● The task
In the records below, find the line that contains "348 PLN / 80 EUR", then transcribe it and every later line exactly, stopping at the final line.

● Data provided
★ ★ ★ ★

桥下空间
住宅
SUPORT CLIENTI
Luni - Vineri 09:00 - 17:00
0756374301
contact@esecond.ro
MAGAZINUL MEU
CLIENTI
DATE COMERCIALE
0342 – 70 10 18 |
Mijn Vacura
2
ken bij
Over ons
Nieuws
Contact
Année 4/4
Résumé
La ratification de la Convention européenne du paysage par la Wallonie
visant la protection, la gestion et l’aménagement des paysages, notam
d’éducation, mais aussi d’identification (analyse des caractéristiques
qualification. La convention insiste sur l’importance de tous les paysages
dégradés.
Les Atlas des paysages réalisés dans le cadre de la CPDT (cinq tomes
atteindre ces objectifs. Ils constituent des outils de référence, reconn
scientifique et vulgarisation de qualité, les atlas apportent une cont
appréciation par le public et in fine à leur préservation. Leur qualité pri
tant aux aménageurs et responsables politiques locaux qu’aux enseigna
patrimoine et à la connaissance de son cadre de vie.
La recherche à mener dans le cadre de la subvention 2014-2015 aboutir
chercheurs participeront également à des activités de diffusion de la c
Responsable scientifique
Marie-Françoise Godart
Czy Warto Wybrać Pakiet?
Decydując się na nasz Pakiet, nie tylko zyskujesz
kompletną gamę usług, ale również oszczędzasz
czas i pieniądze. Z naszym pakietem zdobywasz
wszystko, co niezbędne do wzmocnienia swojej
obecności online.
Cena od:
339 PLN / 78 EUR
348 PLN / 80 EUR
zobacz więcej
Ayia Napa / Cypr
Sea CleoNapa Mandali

★ ★ ★ ★

● Reply
348 PLN / 80 EUR
zobacz więcej
Ayia Napa / Cypr
Sea CleoNapa Mandali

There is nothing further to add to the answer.